Mr. Sharper: . . . I wonder . . . how the tradition is faring today? Is the argument on the intellectual level and in the popular mind going well or badly?

Father Murray: Well, first of all, I think that when I spoke of the public mind, I perhaps should have distinguished two major levels of the public mind. The one I’ll call the level of popular wisdom. That is a very difficult thing to define indeed but I think it's an intelligible concept almost by itself. Curiously, we appeal in this country frequently (and this is good American doctrine—going back to James Madison, who himself goes back to a good medieval principle) to the idea—"the people shall judge." We presume that there is a sense of justice and a desire for freedom as well as for peace, inherent in the people at large, and that out of this sense of justice, thus participated in commonly by the people, there come basic judgments upon the conduct of public affairs, upon the style of government, upon the particular objectives that government chooses to pursue or not to pursue. This is a wisdom. . . . It has to do frequently with very simple principles of right and wrong. Sometimes it gets down pretty much to the level of the western story—you know, the hero says, "Right is right and wrong is wrong, and there's no doubt."

Mr. Scharper: "Don't ask me to tell you why but I know—"

Father Murray: That's precisely the point. He doesn't quite know. Hence the public mind must have another dimension, another level—the level, namely, of those, who are able, philosophically, to articulate this wisdom, to put it down in propositions, to argue for it, to meet objections against it, to make a body out of the whole thing. And this I presume is, or should be, the proper task of the University.

Mr. Scharper: So that when you speak of the tradition of reason, and the place where we find it, we find it on two levels, each one of which, far from excluding the other, actually presupposes and needs—

Father Murray:—they are intimately allied.

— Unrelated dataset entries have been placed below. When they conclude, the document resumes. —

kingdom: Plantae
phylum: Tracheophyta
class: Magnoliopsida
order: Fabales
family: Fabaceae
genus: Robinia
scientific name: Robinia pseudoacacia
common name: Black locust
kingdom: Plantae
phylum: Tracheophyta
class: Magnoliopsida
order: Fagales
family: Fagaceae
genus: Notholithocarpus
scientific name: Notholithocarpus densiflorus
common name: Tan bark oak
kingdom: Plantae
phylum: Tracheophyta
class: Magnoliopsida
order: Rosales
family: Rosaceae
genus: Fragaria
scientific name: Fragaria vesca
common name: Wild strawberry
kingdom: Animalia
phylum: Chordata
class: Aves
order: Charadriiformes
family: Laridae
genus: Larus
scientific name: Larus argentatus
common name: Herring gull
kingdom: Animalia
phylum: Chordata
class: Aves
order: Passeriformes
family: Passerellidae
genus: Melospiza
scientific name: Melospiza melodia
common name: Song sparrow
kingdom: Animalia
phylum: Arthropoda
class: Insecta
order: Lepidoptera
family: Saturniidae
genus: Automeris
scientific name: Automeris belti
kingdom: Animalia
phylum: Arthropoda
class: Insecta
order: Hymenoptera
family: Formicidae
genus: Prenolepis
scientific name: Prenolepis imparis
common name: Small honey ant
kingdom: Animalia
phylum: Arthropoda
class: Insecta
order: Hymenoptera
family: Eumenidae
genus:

Mr. Scharper: So it is not a question of a fascist intellectual elite, so to speak, nor a question of majority or indeed mob rule.

Father Murray: I would hold very strongly to myself for the principle of aristocracy in a good American sense, a good Thomas Jefferson sense, in a sense older than Thomas Jefferson—that is to say, the leadership of what Washington called the wise and honest man—a man who is both wise and honest, who knows, and who also has virtue which makes him want to have his wisdom operative for the good of the community. In this sense I would accept, maybe not the word elite, but certainly the principle of intellectual and spiritual leadership.